Untätigkeitsklage. Mit dieser Klage kann die Rechtmäßigkeit der Untätigkeit eines Gemeinschaftsorgans überprüft werden. Sie kann jedoch erst erhoben werden, nachdem das Organ zum Tätigwerden aufgefordert wurde. Wird festgestellt, dass die Unterlassung rechtwidrig war, obliegt es dem betreffenden Organ, die Untätigkeit durch geeignete Maßnahmen zu beenden. Die Zuständigkeit für Untätigkeitsklagen ist zwischen dem Gerichtshof und dem Gericht erster Instanz nach denselben Kriterien aufgeteilt wie bei den Nichtigkeitsklagen.

Rechtsmittel. Beim Gerichtshof können auf Rechtsfragen beschränkte Rechtsmittel gegen Urteile des Gerichts erster Instanz eingelegt werden. Ist das Rechtsmittel zulässig und begründet, hebt der Gerichtshof die Entscheidung des Gerichts erster Instanz auf. Ist die Rechtssache zur Entscheidung reif, kann der Gerichtshof den Rechtsstreit selbst entscheiden.
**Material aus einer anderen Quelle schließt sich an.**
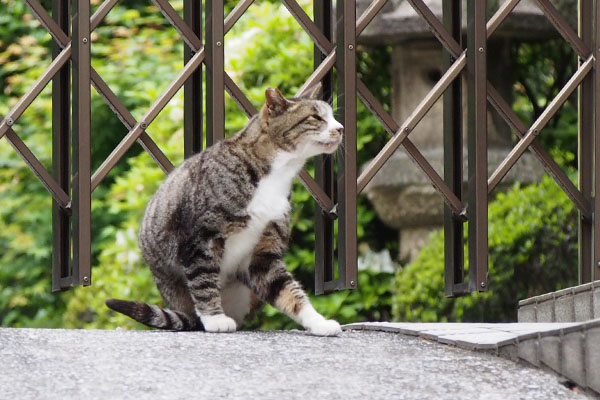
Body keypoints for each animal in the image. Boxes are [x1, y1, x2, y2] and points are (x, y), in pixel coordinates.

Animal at [105, 88, 344, 338]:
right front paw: (215, 318)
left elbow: (289, 291)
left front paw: (318, 322)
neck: (275, 175)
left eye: (332, 117)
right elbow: (203, 280)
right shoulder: (200, 239)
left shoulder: (262, 254)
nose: (341, 128)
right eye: (316, 117)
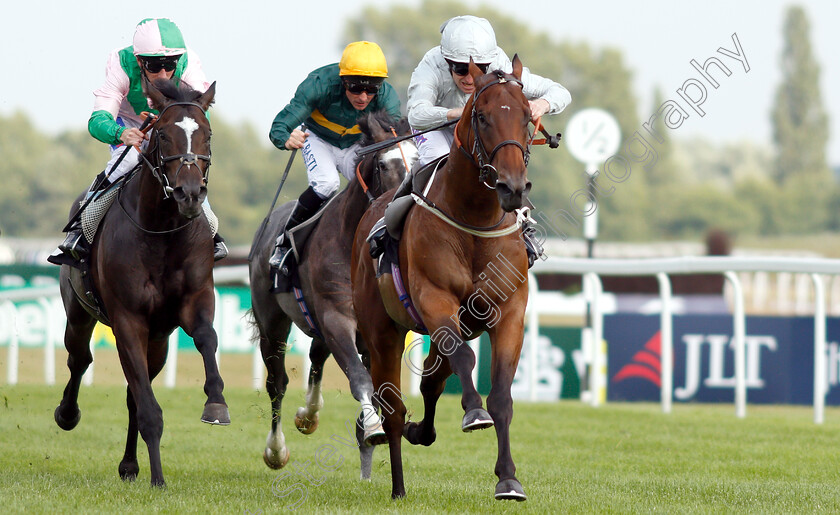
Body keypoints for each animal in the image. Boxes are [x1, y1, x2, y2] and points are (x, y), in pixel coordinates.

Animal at [54, 79, 228, 488]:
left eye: (208, 134)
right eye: (162, 134)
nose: (189, 193)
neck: (162, 231)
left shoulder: (195, 300)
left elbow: (206, 337)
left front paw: (216, 403)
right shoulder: (128, 320)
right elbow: (149, 408)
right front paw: (159, 479)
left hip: (159, 340)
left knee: (134, 392)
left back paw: (130, 464)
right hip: (79, 312)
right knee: (79, 358)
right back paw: (67, 414)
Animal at [249, 111, 420, 478]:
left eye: (417, 161)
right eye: (383, 165)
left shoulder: (373, 332)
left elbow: (377, 387)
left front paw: (368, 456)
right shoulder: (336, 317)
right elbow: (359, 379)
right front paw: (373, 429)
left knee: (316, 357)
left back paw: (309, 415)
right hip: (272, 323)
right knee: (277, 383)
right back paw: (276, 450)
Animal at [352, 58, 536, 502]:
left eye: (526, 116)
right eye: (482, 116)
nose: (512, 187)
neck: (474, 220)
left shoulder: (509, 312)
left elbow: (501, 396)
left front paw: (508, 479)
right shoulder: (435, 300)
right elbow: (465, 361)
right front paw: (473, 412)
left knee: (432, 381)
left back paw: (422, 430)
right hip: (382, 331)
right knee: (394, 408)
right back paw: (398, 486)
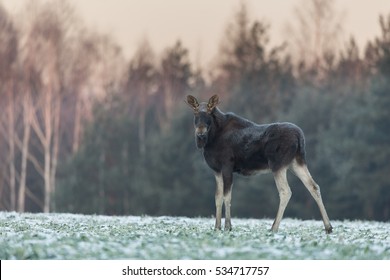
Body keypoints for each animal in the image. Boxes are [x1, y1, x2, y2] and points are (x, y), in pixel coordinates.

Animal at [186, 94, 332, 234]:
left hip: (278, 164)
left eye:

Andernfalls muss er die Rechtssache an das Gericht zurückverweisen, das an die Rechtsmittelentscheidung gebunden ist.

Entscheidungen des Gerichts erster Instanz über Rechtsmittel gegen Entscheidungen des Gerichts für den öffentlichen Dienst der Europäischen Union können in Ausnahmefällen Gegenstand einer Überprüfung durch den Gerichtshof sein. Das Verfahren umfasst in allen Rechtssachen eine schriftliche und im Allgemeinen auch eine mündliche Phase mit öffentlicher Verhandlung. Zu unterscheiden ist jedoch zwischen dem Verfahren in Vorabentscheidungssachen und dem in Klagesachen.

Anrufung des Gerichtshofes und schriftliches Verfahren. Vorabentscheidungssachen. Ein nationales Gericht legt dem Gerichtshof Fragen nach der Auslegung oder der Gültigkeit einer Bestimmung des Gemeinschaftsrechts vor. Das Vorabentscheidungsersuchen wird zunächst vom Übersetzungsdienst des Gerichtshofes in alle anderen Amtssprachen der Gemeinschaft übersetzt und anschließend vom Kanzler den Parteien des Ausgangsverfahrens sowie den Mitgliedstaaten und den Organen zugestellt. Der Kanzler lässt eine Mitteilung im Amtsblatt der Europäischen Union veröffentlichen, in der die Parteien des Ausgangsverfahrens und der Inhalt der Fragen angegeben werden. Die Parteien, die Mitgliedstaaten und die Gemeinschaftsorgane können binnen zwei Monaten schriftliche Erklärungen beim Gerichtshof einreichen.